TASK STATEMENT
Find the lines below that contain the string "into", count them, and give only the number.

[Data extracted from a collection]
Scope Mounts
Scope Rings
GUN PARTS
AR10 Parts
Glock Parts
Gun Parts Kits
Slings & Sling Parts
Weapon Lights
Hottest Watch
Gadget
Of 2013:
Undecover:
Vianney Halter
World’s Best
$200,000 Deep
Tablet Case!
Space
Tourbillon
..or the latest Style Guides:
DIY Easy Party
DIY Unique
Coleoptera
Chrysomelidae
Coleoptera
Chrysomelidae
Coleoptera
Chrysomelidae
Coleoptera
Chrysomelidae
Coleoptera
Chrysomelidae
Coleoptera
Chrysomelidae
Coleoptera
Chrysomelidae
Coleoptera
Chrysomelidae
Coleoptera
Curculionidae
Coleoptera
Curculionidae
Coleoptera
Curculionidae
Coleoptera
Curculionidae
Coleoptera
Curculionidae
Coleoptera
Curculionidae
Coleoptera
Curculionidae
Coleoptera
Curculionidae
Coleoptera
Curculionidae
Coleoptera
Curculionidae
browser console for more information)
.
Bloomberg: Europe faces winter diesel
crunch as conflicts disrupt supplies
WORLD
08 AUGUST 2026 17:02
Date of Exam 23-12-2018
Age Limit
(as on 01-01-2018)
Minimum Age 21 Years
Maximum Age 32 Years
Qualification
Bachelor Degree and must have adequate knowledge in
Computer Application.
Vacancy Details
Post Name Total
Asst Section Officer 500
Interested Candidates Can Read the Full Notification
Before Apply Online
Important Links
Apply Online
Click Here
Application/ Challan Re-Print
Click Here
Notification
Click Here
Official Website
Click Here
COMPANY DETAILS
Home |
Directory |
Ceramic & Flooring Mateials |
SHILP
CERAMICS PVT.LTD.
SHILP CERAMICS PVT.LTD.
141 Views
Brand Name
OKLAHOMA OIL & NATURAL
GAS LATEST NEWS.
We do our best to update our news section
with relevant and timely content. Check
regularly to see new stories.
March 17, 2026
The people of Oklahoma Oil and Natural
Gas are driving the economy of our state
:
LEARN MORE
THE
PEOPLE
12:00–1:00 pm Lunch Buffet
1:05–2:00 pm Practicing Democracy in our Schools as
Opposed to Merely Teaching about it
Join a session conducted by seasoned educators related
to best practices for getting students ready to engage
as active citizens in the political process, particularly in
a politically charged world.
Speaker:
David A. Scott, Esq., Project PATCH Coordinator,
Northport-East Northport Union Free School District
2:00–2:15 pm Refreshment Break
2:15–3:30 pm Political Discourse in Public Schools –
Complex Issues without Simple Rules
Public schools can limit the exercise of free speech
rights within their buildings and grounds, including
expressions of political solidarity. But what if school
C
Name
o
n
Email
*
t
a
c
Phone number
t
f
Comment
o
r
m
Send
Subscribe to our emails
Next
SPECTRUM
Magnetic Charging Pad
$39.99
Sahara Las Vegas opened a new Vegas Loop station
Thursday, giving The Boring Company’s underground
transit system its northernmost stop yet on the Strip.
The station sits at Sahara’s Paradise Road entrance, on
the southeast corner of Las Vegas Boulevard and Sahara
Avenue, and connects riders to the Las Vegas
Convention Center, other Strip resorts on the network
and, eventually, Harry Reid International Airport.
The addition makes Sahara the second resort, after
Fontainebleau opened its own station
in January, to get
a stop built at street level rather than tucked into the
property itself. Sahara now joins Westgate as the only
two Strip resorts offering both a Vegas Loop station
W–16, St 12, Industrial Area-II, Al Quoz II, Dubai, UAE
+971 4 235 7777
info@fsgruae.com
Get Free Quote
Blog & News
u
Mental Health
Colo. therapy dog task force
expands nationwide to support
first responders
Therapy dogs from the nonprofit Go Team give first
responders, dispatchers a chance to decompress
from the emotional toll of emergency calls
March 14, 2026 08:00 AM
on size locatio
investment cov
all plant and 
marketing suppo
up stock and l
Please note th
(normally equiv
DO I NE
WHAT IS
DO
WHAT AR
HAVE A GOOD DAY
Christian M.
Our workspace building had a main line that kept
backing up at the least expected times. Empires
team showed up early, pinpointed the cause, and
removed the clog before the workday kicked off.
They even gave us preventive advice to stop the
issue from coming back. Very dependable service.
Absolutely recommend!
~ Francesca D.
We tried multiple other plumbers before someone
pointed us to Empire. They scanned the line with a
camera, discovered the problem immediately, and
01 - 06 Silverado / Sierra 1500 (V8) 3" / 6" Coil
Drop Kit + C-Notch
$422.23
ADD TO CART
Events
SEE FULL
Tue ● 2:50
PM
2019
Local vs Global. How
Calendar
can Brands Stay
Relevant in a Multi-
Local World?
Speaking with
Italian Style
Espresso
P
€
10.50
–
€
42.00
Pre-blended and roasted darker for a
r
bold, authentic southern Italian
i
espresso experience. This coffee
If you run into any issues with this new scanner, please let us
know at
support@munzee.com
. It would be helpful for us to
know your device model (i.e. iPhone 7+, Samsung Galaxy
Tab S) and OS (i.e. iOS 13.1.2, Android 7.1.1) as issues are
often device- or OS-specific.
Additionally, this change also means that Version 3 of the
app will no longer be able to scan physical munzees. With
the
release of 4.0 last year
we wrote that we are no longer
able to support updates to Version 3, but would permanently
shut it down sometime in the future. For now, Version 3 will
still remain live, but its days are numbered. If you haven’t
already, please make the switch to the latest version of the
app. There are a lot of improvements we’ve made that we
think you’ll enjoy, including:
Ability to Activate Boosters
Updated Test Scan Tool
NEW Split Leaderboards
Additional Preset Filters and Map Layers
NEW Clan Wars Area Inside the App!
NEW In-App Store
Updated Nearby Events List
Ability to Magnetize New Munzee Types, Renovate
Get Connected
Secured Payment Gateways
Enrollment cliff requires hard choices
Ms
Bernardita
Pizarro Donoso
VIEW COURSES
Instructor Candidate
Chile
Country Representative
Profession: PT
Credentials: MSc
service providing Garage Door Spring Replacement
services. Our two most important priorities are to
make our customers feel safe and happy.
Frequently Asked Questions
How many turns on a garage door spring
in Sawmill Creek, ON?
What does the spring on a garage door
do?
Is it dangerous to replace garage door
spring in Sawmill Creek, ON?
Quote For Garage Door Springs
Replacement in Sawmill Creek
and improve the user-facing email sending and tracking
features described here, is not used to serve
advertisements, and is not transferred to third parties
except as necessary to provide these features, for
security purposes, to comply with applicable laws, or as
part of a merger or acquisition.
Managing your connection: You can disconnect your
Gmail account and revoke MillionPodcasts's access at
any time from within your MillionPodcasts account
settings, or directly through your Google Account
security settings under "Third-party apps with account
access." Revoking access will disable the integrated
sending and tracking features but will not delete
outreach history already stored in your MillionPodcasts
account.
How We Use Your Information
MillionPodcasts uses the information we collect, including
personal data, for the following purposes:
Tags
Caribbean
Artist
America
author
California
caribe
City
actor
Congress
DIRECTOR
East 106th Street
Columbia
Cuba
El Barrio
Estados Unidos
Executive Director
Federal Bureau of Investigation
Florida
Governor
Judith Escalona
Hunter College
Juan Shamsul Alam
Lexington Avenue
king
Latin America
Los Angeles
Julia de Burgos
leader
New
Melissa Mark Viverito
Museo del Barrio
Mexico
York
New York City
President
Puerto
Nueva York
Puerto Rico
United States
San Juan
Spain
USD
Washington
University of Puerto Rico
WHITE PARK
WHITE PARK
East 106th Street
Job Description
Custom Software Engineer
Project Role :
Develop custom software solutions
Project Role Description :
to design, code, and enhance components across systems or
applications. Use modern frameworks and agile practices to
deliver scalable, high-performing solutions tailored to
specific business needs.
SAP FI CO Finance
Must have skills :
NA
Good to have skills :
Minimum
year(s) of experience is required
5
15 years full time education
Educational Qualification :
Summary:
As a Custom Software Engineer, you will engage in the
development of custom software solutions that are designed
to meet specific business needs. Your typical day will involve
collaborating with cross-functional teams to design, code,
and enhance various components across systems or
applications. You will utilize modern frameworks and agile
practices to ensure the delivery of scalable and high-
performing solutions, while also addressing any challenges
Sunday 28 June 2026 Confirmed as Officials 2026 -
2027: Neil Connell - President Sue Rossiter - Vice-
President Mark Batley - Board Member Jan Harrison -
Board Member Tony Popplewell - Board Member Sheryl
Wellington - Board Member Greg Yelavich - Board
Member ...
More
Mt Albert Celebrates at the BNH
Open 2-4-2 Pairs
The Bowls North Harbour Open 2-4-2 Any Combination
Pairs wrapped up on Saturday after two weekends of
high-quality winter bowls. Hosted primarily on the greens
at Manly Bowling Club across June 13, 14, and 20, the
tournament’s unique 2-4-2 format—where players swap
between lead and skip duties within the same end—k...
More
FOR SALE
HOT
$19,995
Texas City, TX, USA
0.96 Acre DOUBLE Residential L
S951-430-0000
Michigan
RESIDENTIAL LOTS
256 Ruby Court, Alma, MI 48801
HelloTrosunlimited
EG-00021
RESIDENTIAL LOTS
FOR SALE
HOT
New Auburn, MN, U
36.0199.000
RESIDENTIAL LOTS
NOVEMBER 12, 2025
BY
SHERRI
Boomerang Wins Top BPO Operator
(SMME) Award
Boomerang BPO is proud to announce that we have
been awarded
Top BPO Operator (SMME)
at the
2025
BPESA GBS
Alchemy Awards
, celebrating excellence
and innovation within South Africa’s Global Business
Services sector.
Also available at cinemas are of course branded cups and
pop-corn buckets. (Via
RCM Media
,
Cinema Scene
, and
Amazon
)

RESPONSE BOX
2